Romania had its credit rating maintained by Standard & Poor’s at BB+, one level below investment grade, with a stable outlook, due to the country’s economic growth potential and moderate government debt.
The Balkan nation’s government is likely to continue trimming its budget deficit while a precautionary loan accord with the International Monetary Fund and the European Union will minimize fiscal-slippage risks ahead of a general election in 2012, S&P credit analyst Marko Mrsnik said in a statement today.
“If the government maintains the momentum of its current structural reforms, building a sustained track record of fiscal prudence and maintaining stability in the financial sector, we could raise the ratings,” S&P said in the statement.
Romania, which has taken two international loans from the IMF and the EU since 2009, will probably see an economic expansion this year, after its output shrank for two years, helped by western European demand for the country’s manufacturing products, including Dacia SA cars. The country is getting ready to tap international markets this week for the first time in more than a year to raise funds for its budget deficit, as it stops drawing money from international creditors.
Romania’s leu, the third-best performer this year among more than 20 emerging-market currencies tracked by Bloomberg, fell 0.4 percent to 4.1720 per euro as of 1:15 p.m., while the Bucharest Stock Exchange’s benchmark BET index dropped 0.4 percent to 5540,32.
The Balkan nation took a 5 billion-euro ($7.3 billion) precautionary loan from the IMF this year to reassure investors it will maintain fiscal discipline ahead of elections next year and narrow itsbudget deficit to below 3 percent of gross domestic product in 2012.

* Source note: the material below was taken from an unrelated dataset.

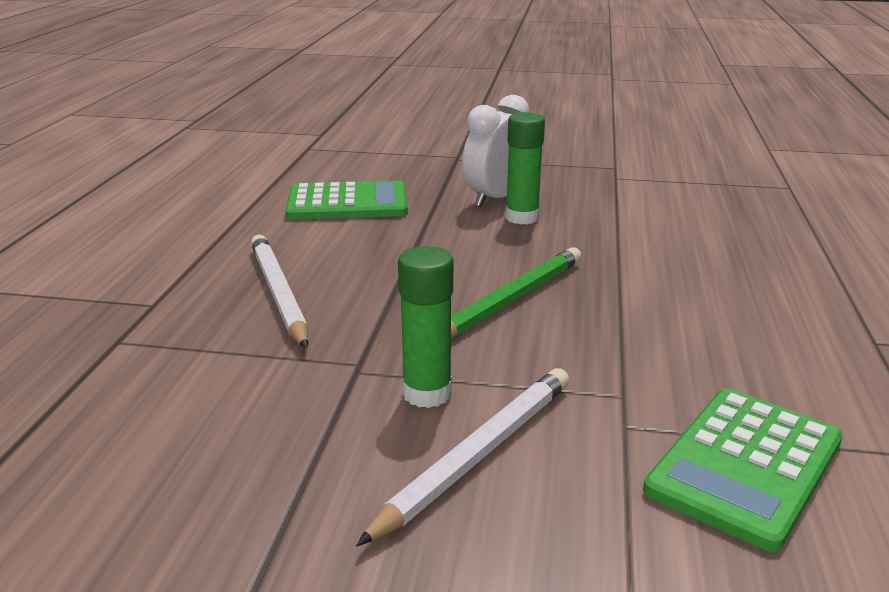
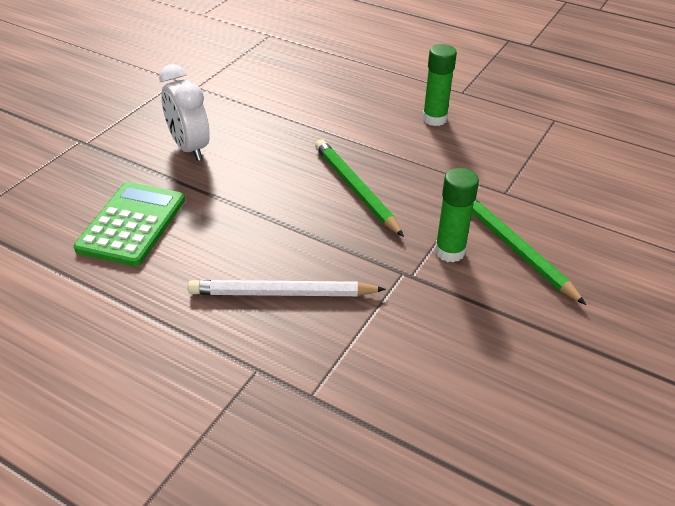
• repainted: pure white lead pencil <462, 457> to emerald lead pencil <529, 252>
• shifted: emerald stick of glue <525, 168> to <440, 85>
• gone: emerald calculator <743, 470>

“The 2011 deficit appears broadly attainable with continued adjustments in social welfare spending and public sector rationalization,” the S&P statement said. “Strengthening economic growth from 2012, if combined with spending prudence, should help to further reduce the deficit. However, we do not expect the government to fully meet its target without supplementary measures, which it may be reluctant to undertake in an election year.”